» **Список заданий**:
**A)** Отредактируйте текст для разбора: приведите заново часть, которая начинается со слов "III. С другой" и заканчивается словами "в немногих словах.", заменив в ней "Минерва" на "Афина".
**B)** Ответьте на вопросы по тексту для разбора:
(i) Из какого города был раввин Иосиф Каро?
(ii) В каких столетиях делались первые попытки конспектировать Талмуд?
(iii) Кто назван авторами этих первых попыток?

**** Текст для разбора ****

При наличности изложенного, странным кажутся следующие слова Переферковича в самом конце его брошюры: "Мы говорим об уничтожении позорных оков бесправности, делающих еврея каким-то прирожденным преступником в глазах общества; говорим о прекращении средневековой нетерпимости, ставящей еврея в положение травимого волка, поневоле всех чуждающегося, поневоле ищущего утешения в Талмуде и Шулхан-Арухе".
III. С другой стороны, столь великое произведение хотя бы и прославленного раввина из Сафеда в Палестине (Иосифа Каро) не могло возникнуть без подготовленной среды, выйти, как Минерва из головы Юпитера. Должны были являться предшественники. И они были.
Скажем о них в немногих словах.
Первые попытки конспектировать Талмуд делались уже в VIII и IX столетиях по Р. Х. Авторы – Иегудаи Гаон и Симон Кияра, но их сочинения вытеснены трудами позднейших знаменитых ученых.

**** Извлечённые строки ****

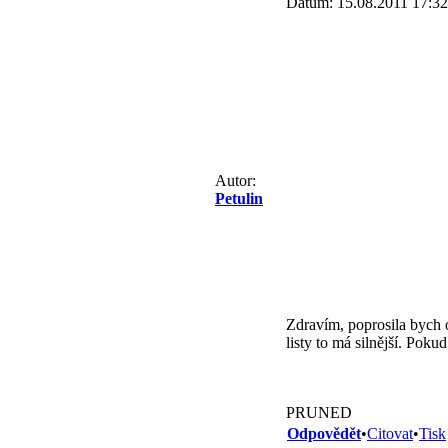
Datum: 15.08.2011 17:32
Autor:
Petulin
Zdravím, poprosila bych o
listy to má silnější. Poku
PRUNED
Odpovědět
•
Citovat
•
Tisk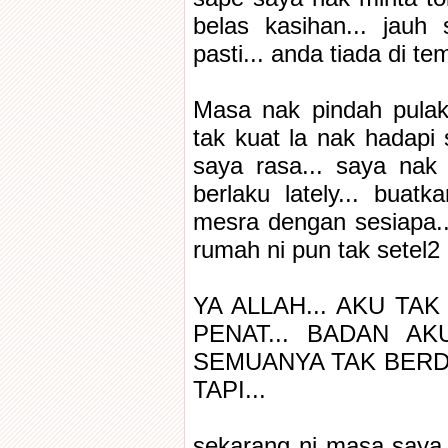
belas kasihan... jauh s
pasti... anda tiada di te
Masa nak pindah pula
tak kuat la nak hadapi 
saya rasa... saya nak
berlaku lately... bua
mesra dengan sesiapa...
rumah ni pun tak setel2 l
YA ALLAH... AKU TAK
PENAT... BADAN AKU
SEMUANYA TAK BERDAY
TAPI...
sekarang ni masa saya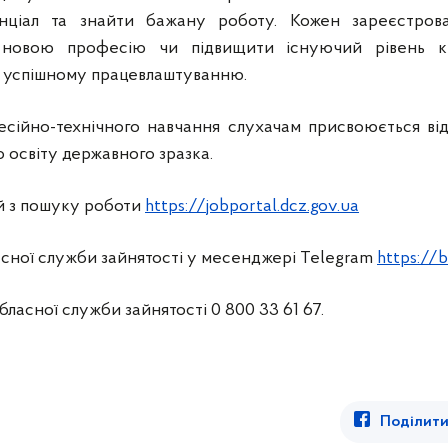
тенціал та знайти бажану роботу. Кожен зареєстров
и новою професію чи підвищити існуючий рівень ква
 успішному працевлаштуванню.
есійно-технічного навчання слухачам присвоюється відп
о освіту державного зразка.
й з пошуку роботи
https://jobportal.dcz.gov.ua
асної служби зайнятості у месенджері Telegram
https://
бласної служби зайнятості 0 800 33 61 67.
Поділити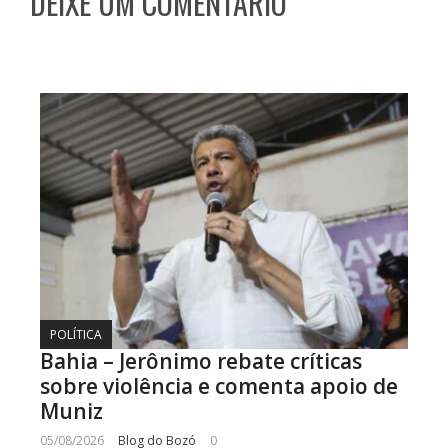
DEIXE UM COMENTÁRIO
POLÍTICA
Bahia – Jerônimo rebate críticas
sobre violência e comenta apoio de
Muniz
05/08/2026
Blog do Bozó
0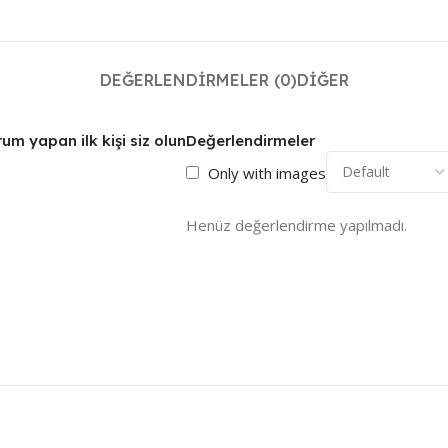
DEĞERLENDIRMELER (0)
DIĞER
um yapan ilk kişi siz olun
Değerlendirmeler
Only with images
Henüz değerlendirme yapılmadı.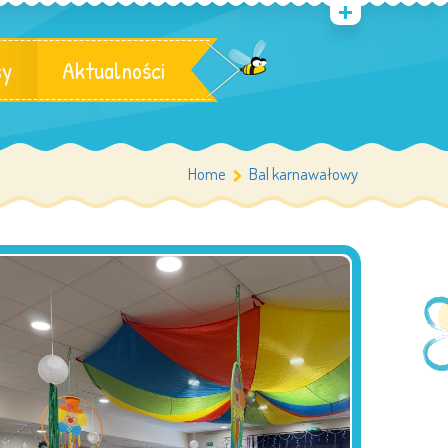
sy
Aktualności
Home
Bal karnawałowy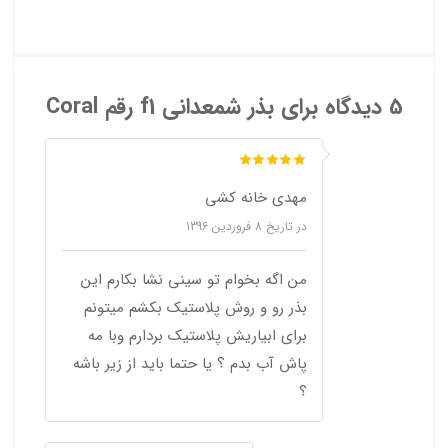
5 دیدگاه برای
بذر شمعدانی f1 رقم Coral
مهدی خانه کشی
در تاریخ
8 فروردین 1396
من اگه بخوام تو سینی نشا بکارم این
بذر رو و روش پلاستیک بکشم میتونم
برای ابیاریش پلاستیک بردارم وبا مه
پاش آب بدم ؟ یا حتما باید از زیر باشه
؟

****
**** Извлечённые строки ****

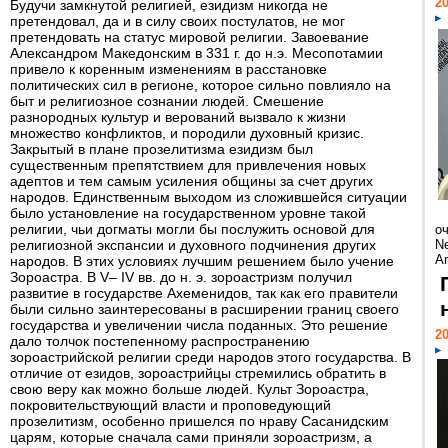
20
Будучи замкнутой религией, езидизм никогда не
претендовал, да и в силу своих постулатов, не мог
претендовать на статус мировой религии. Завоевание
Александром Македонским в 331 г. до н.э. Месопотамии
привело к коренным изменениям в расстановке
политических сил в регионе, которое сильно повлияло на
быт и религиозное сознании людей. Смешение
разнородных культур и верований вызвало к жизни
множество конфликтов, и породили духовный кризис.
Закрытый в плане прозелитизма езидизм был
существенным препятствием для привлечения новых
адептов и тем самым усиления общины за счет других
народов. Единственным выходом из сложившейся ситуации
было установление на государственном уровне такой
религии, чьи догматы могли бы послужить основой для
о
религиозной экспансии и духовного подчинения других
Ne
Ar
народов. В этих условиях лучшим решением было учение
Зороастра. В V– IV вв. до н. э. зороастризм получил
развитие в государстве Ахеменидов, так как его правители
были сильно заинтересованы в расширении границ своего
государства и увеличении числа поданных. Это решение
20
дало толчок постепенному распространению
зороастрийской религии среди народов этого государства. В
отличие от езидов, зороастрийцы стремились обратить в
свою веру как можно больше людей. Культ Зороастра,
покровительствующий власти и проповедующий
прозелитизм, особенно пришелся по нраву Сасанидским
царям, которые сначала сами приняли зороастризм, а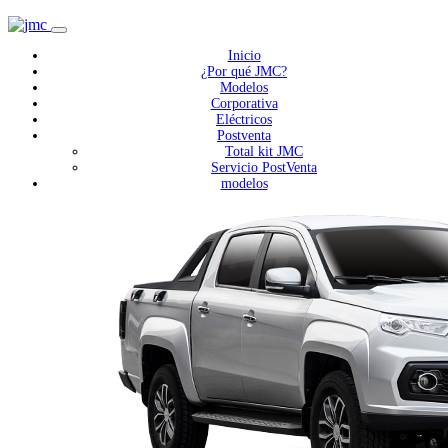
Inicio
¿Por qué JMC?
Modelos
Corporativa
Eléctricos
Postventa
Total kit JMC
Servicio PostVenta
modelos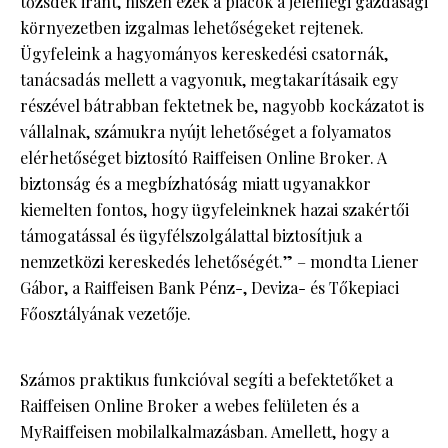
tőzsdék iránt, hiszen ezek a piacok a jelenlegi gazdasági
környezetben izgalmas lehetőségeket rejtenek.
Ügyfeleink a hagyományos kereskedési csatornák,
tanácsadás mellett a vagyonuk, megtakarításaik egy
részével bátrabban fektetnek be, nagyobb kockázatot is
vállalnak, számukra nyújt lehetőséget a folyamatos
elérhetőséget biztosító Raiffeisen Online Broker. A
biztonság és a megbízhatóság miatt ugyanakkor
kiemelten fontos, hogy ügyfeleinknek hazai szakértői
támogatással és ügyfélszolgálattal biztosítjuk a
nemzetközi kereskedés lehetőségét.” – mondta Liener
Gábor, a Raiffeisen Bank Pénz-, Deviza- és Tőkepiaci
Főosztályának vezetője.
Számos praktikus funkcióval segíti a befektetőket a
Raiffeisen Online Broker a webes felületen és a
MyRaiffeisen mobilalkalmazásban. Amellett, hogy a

****
**** Извлечённые строки ****

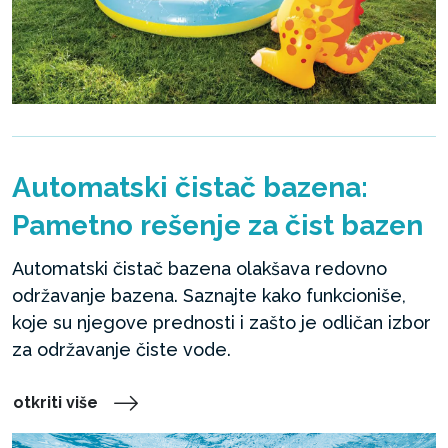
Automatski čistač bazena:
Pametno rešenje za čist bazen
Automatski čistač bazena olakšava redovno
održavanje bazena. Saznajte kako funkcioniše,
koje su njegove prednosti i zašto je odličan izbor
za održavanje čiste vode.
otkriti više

****

» **Ответы по номерам**:
**A)**
III. С другой стороны, столь великое произведение хотя бы и прославленного раввина из Сафеда в Палестине (Иосифа Каро) не могло возникнуть без подготовленной среды, выйти, как Афина из головы Юпитера. Должны были являться предшественники. И они были.
Скажем о них в немногих словах.

**B)**
(i) Из Сафеда в Палестине.
(ii) В VIII и IX столетиях по Р. Х.
(iii) Иегудаи Гаон и Симон Кияра.